James Lockyer (1796 – 23 May 1875), sometimes styled as John Lockyer, was an English architect and surveyor, based in London. He worked mostly in the capital but also undertook work in the provinces.

==Biography==
Lockyer served his pupillage under Robert Abraham before forming his own office. Lockyer worked mostly in London where he designed buildings in Oxford Street and New Bond Street. Perhaps his best known work in the capital was the Royal College of Chemistry in Central London in 1846, long since demolished. His provincial work included the Spa Pump Room, together with the nearby Spa Hotel, in Hockley, Essex. Both buildings survive, with the Pump Room being designated as a Grade II listed building.
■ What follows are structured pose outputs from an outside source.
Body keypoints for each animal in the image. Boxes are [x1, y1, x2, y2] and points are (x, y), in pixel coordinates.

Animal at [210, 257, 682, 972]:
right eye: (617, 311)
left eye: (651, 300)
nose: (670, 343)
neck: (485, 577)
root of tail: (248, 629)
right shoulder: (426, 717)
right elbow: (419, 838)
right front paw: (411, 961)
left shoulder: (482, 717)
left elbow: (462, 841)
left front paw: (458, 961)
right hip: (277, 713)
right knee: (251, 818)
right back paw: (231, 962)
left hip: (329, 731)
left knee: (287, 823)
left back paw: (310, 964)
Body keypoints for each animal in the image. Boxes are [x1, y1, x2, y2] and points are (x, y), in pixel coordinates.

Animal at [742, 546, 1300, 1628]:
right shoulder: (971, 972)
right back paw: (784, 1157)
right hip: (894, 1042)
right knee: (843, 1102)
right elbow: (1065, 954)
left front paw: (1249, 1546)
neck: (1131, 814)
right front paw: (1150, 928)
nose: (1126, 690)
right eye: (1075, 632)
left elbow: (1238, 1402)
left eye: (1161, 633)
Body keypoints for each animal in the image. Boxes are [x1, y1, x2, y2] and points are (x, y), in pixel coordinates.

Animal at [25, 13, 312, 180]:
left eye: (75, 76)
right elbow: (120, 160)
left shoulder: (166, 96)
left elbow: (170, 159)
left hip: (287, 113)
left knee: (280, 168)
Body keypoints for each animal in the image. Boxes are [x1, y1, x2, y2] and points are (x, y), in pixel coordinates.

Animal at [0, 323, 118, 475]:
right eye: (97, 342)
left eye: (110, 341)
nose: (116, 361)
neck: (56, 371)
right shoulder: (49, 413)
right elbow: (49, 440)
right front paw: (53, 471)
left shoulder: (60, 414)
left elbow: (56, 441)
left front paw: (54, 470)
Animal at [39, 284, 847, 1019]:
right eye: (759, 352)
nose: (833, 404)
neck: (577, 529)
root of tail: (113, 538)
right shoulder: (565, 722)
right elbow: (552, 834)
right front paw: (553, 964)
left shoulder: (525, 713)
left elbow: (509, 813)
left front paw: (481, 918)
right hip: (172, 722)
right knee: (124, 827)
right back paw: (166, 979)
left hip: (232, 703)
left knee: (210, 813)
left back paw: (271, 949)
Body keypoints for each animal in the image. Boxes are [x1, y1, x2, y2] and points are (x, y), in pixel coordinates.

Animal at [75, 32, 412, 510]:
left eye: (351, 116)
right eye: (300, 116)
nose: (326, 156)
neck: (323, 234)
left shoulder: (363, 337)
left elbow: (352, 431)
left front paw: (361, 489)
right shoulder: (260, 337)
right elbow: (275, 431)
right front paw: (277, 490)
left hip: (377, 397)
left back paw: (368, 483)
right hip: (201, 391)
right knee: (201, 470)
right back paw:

In 1852 Lockyer re-designed the facade of what is now the Grade I listed White's, in Westminster, London. In 1855 he rebuilt the facade of 10 Henrietta Street and then, in 1861, the neighbouring property at 9, both Grade II listed buildings.

==Personal life==
Lockyer married Anne Elizabeth Morant at St George's, Hanover Square, London, on 27 July 1822. Together they had two sons who later became architects; James Morant (b.1824/5-1865), who, in 1852, designed the first Heal's store in Tottenham Court Road, and Gilbert (b.1838), who later inherited his father's business.

==Later years and death==
Lockyer retired in around 1867 and left his practice to his son, Gilbert. Lockyer was living at 19 Fitzroy Square, Fitzrovia, at the time of his death from paralysis in 1875.